There is again one relevant point that you fail to notice. The WMF does
NOT own any copyright and neither do the licenses argue that the WMF is
the owner of the copyright. This ownership of the copyright is the one
relevant thing. The consequence is that your arguments are NOT about
copyright but about LICENSE. The difference between license and
copyright is that a copyright owner can, when he is the sole owner of
this right of a work, publish this work under a different license as
well. Within our project that is not an option.
The other point is a difference of emphasis. The WMF is about the
publication of information. We have always been willing to have others
do the distribution of this information as well because we want to make
our information as widely available as possible. The changes in the
license are designed to ease the distribution of the content. The
authorship credit is preserved within the Wikimedia Foundation projects
really well. The compulsory attribution provides two things; it points
the way to where faulty information can be amended and it is the place
where authors are credited for EXACTLY what they contributed.

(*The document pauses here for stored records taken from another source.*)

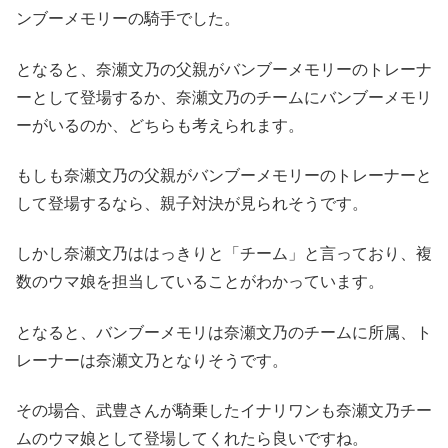
ンブーメモリーの騎手でした。
となると、奈瀬文乃の父親がバンブーメモリーのトレーナ
ーとして登場するか、奈瀬文乃のチームにバンブーメモリ
ーがいるのか、どちらも考えられます。
もしも奈瀬文乃の父親がバンブーメモリーのトレーナーと
して登場するなら、親子対決が見られそうです。
しかし奈瀬文乃ははっきりと「チーム」と言っており、複
数のウマ娘を担当していることがわかっています。
となると、バンブーメモリは奈瀬文乃のチームに所属、ト
レーナーは奈瀬文乃となりそうです。
その場合、武豊さんが騎乗したイナリワンも奈瀬文乃チー
ムのウマ娘として登場してくれたら良いですね。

Basically we're reaching a point where silly
details like the moral
obligation to credit the authors of a work are hindering the grand
vision of the knowledge of the world made available to all at the
lowest cost possible. This is a hard problem, so rather than dealing
with it head on, the details are being swept under the rug. Licenses
will and have been retroactively changed to reflect this
prioritization of the quick solution over ethical obligations.

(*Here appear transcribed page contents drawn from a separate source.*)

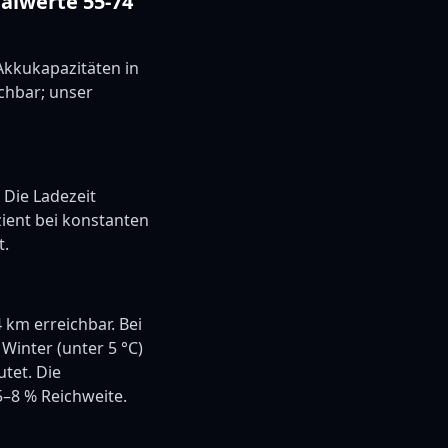
alwerte 55-74
Akkukapazitäten in
ichbar; unser
Die Ladezeit
zient bei konstanten
t.
 km erreichbar. Bei
Winter (unter 5 °C)
tet. Die
5–8 % Reichweite.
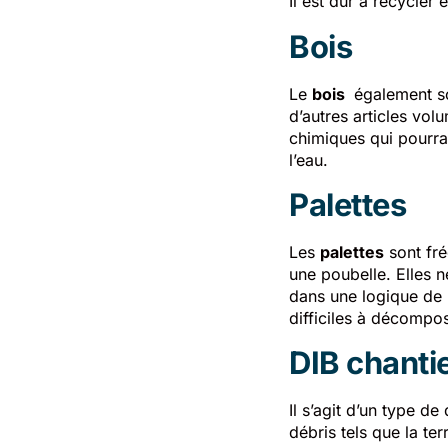
Il est dur à recycler 
Bois
Le
bois
également so
d’autres articles vol
chimiques qui pourrai
l’eau.
Palettes
Les
palettes
sont fré
une poubelle. Elles ne
dans une logique de r
difficiles à décompo
DIB chanti
Il s’agit d’un type d
débris tels que la ter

Again, you remove the relevancy of your argument by calling arguments
"silly". The suggestion that these changes are unethical is faulty
because you did not even touch first base; the copyright. Consequently
you are wrong. One thing to realise is, is that the WMF cannot go to
court over copyright or license infringements. It is the copyright
holders read the authors that can.
Normally I would not worry about this, because such
changes which defy
the character of the licenses agreed to by the creators of content
would never stand... but the more I consider the issue the more I
realize how many differing forces will support such changes for both
laudable (in the case of the foundation) and selfish reasons, and it
leaves me feeling unsure and angry.
Feeling angry leaves you in a state where it is hard for you to see the
reason in the arguments on the other side of this equation. That is a shame.